Unfortunately, it’s not.
People go to these businesses for cabinets and crafts supplies, not for religion. Yet Conestoga Wood and Hobby Lobby are trying to claim that the businesses themselves have religious rights and that those rights let companies control the private lives of their employees. That’s a dangerous argument and would let employers have a voice in the health decisions of their employees. Who wants that?
The Affordable Care Act already ensures that religious rights are respected by exempting churches and houses of worship from the contraceptive requirement, and the law also gives religiously affiliated nonprofits the option to use a third-party insurer to provide coverage, thus ensuring that their own funds don’t directly support the purchase of birth control. Hobby Lobby and Conestoga Wood do not qualify for an exemption — and they shouldn’t. They are not religious enterprises, despite their owners’ beliefs. Saying something doesn’t make it so.
If we allow our bosses to start making decisions about what kind of health care we can access through our insurance, will our children still receive vaccines? Will we be able to get blood transfusions?
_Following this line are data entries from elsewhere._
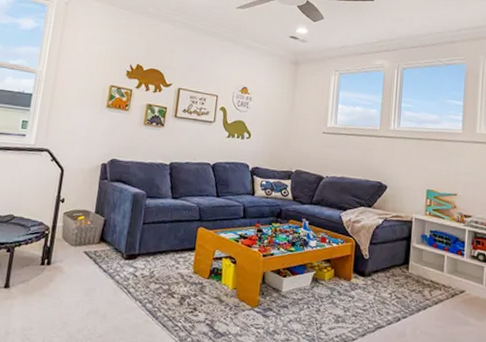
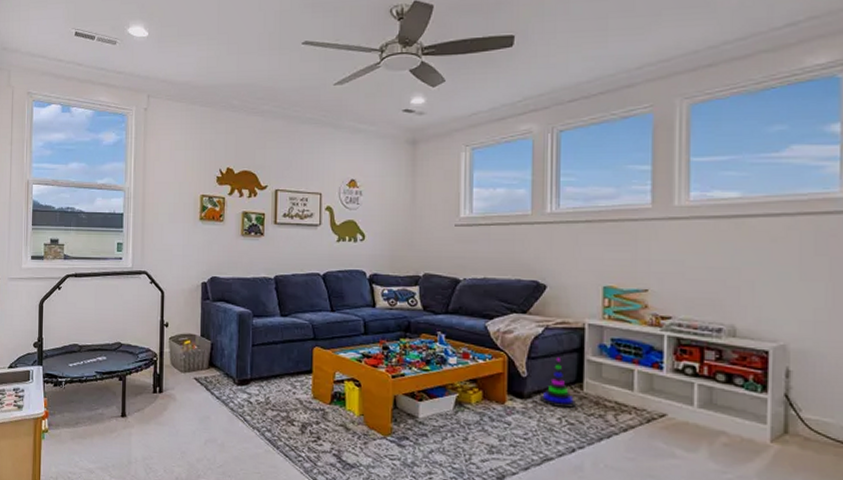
stacking toy: none [377,244,403,285] -> present [540,358,576,408]

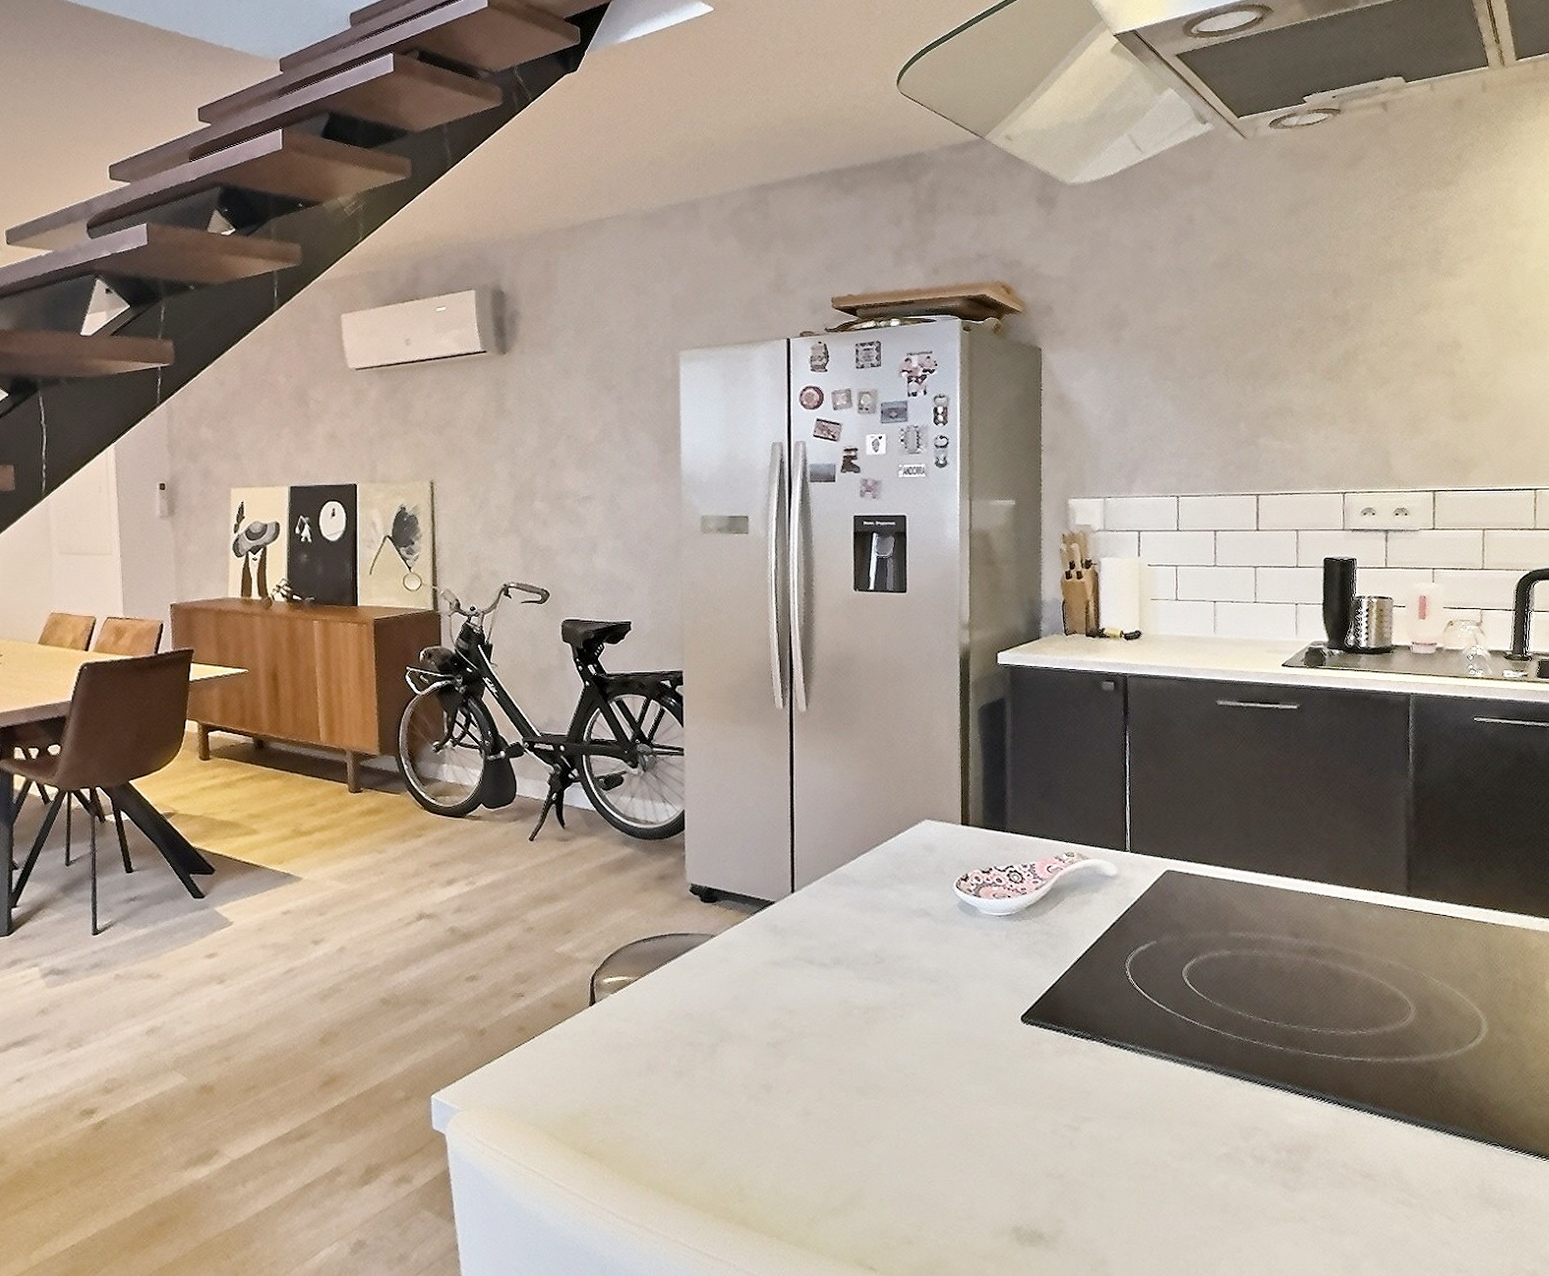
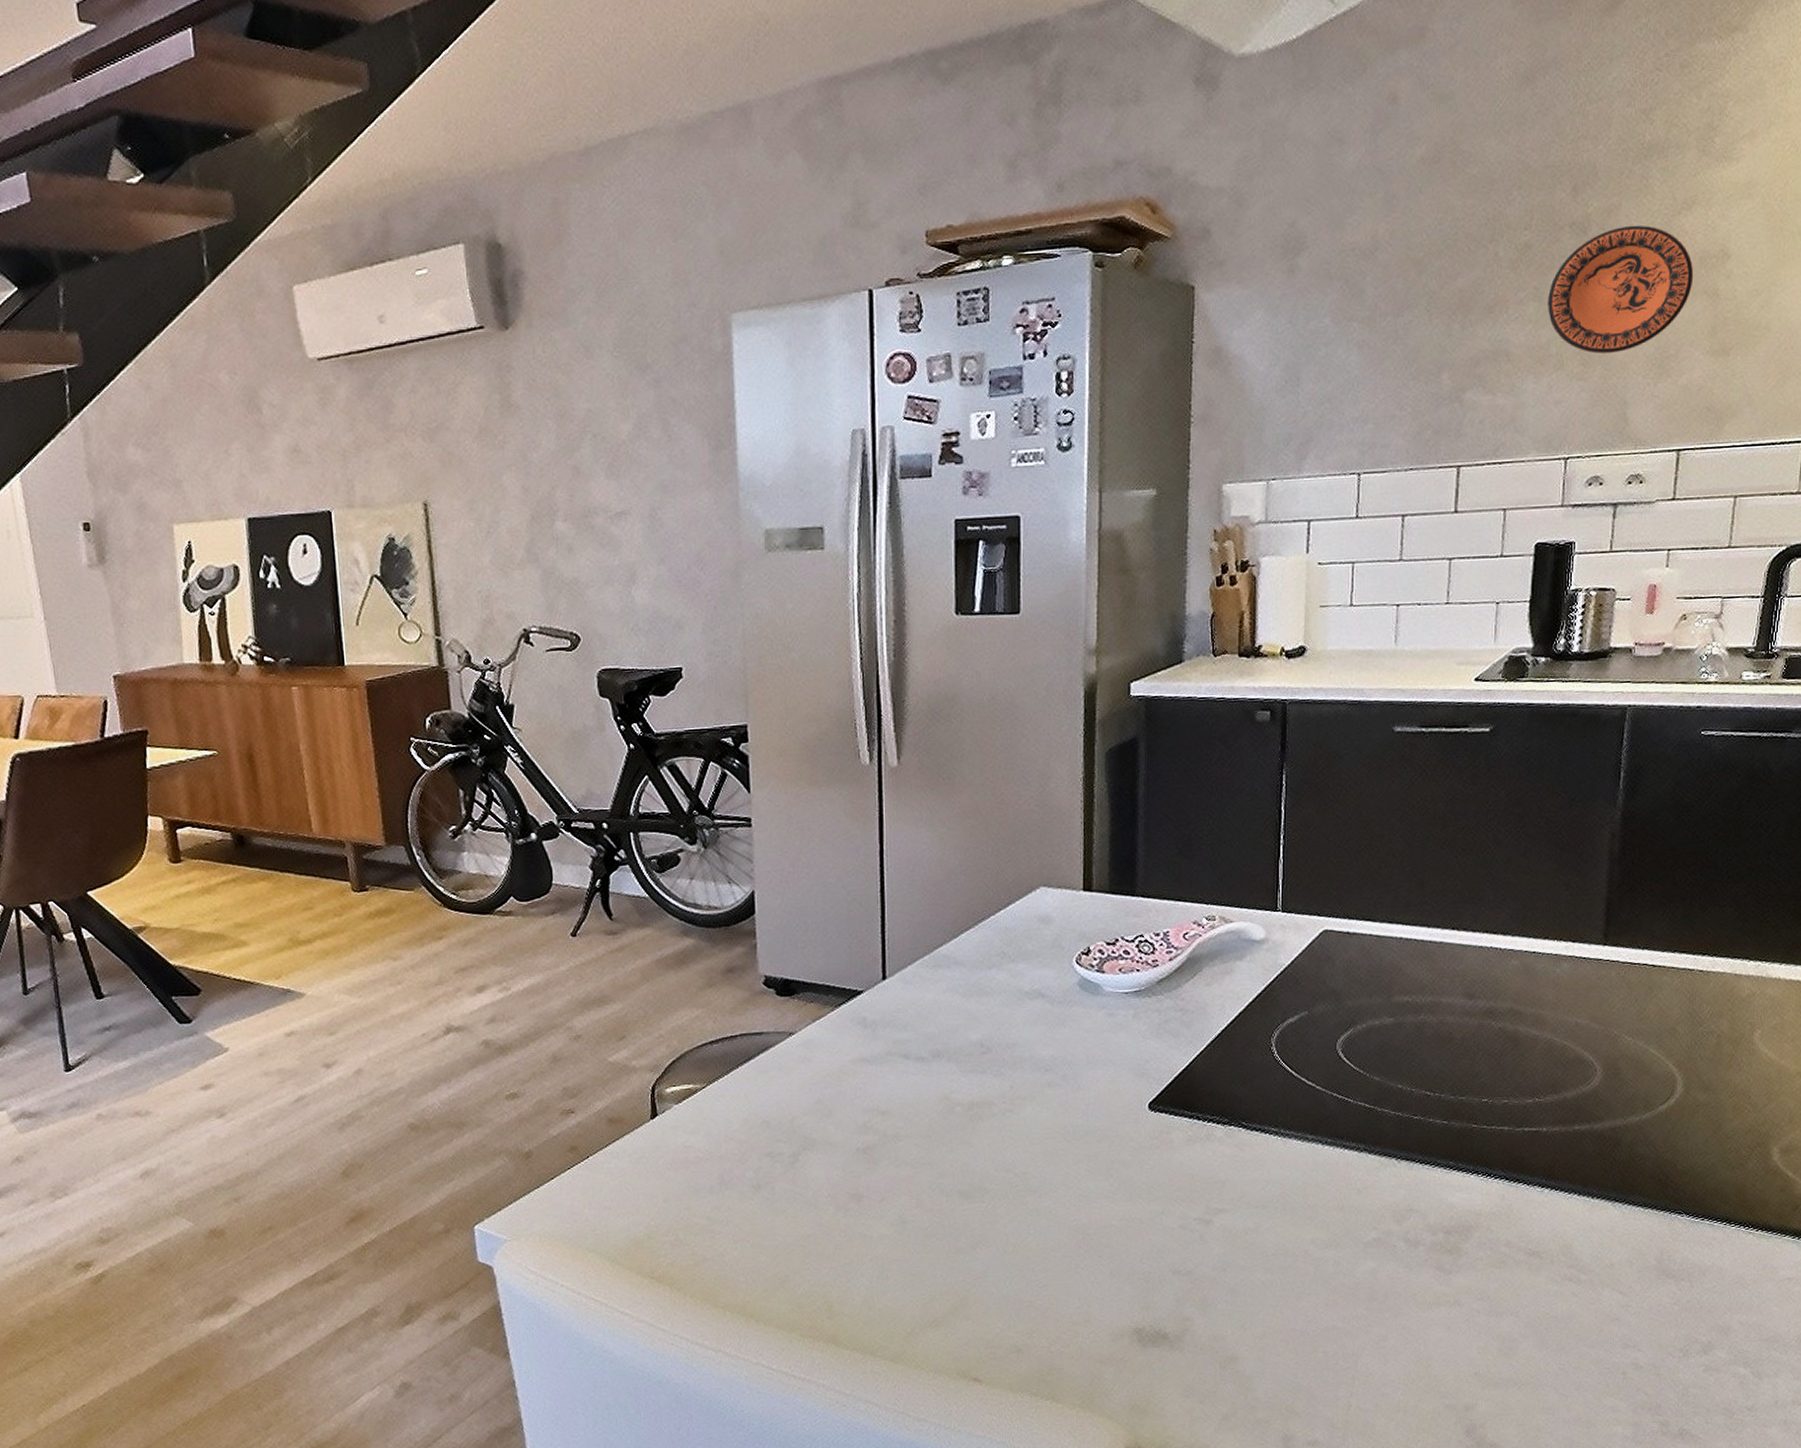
decorative plate: none [1320,320,1434,414] -> present [1548,225,1694,354]

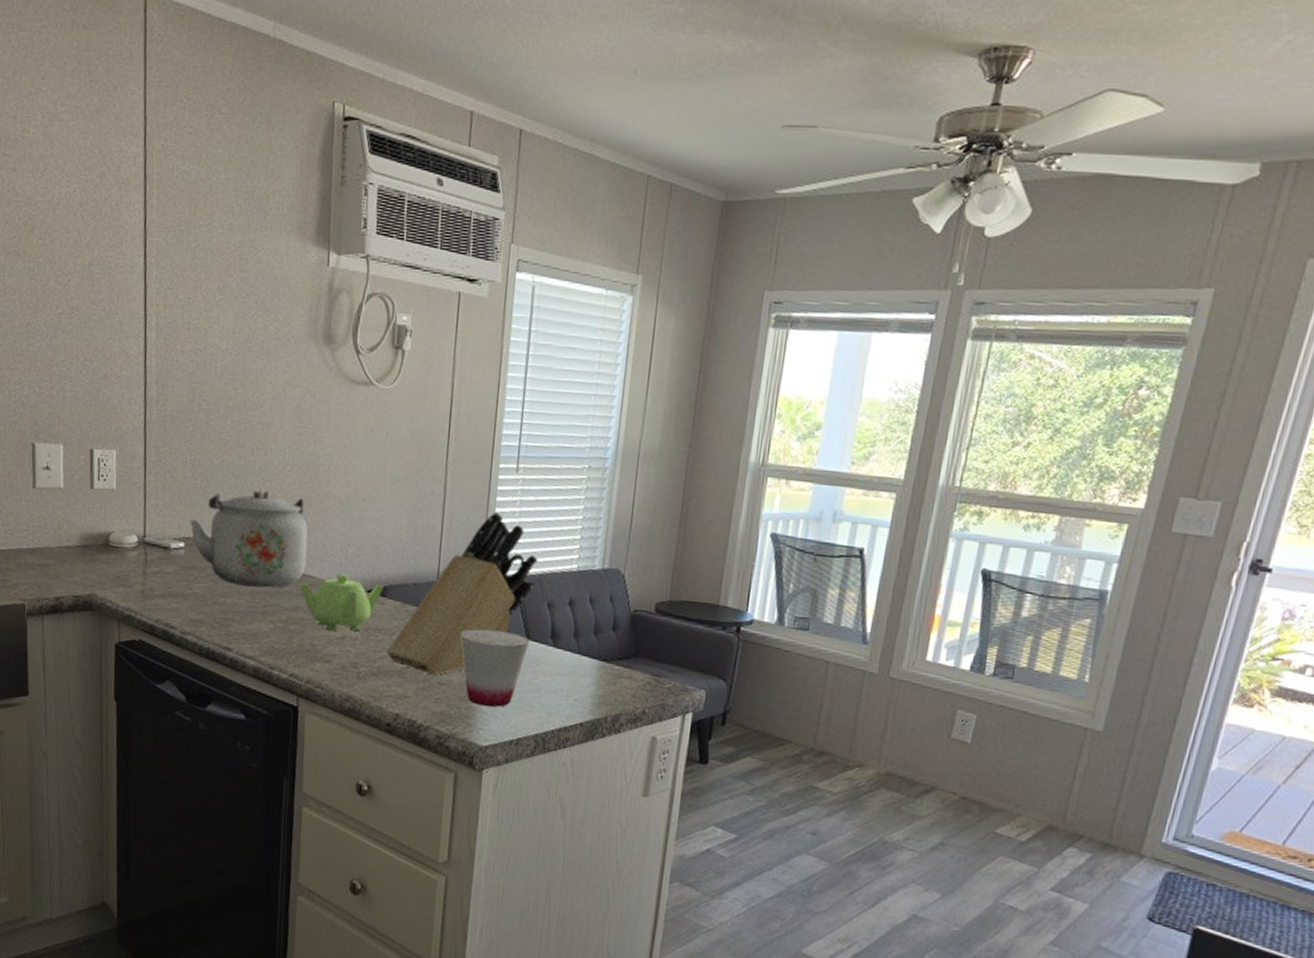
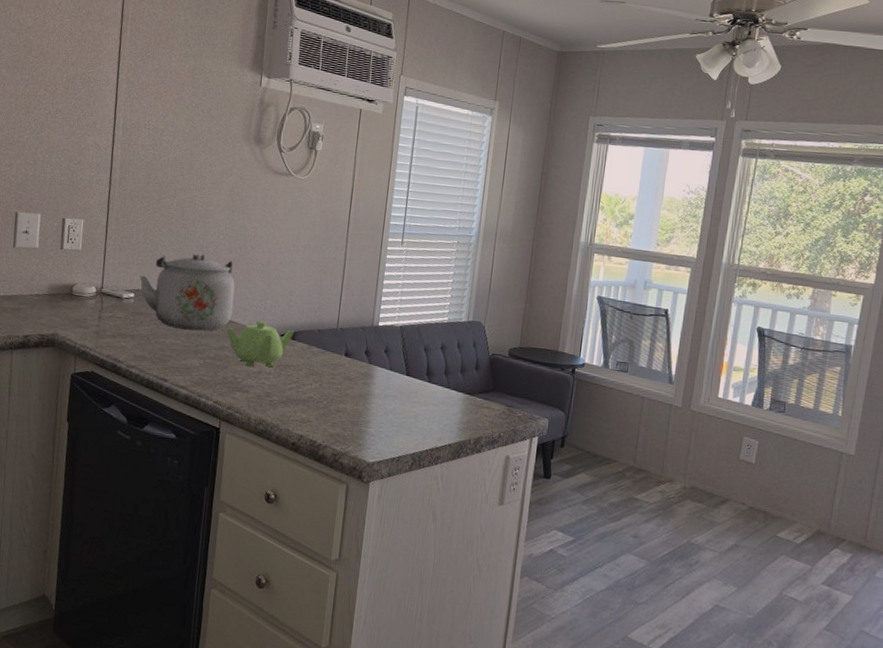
knife block: present [386,512,538,676] -> none [294,275,417,404]
cup: present [460,628,530,708] -> none [354,366,410,431]

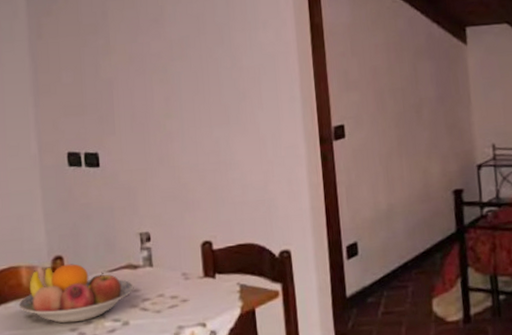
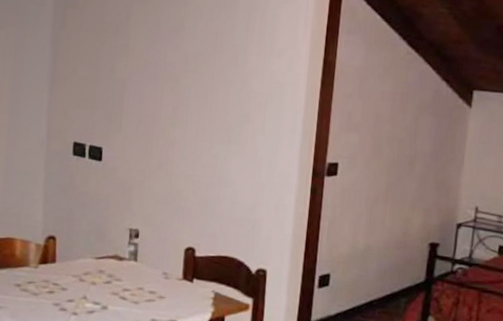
fruit bowl: present [18,264,134,324] -> none [9,244,117,299]

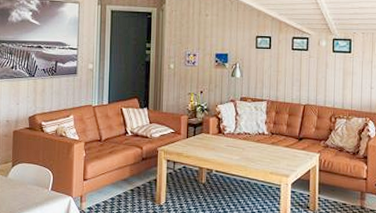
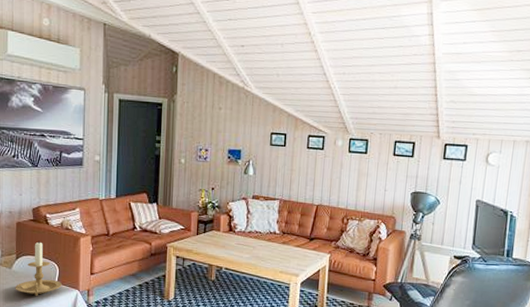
candle holder: none [10,148,56,203] -> present [15,240,62,296]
What about tubal ligations? These are just a few of the “radical procedures” that various religions and beliefs have objected to over the years. If the Supreme Court decides in the corporations’ favor, your health care decisions could suddenly be on your boss’s desk, right next to the memos and expense reports.
That’s unacceptable and dangerous, and AAUW is committed to protecting employees’ rights. AAUW signed on to several amicus briefs opposing the challenges to the Affordable Care Act’s coverage requirement and signed on to a brief before the Supreme Court. We’re also working with our allies on Capitol Hill to educate them about this issue. When it comes to women’s health, we won’t take anything for granted.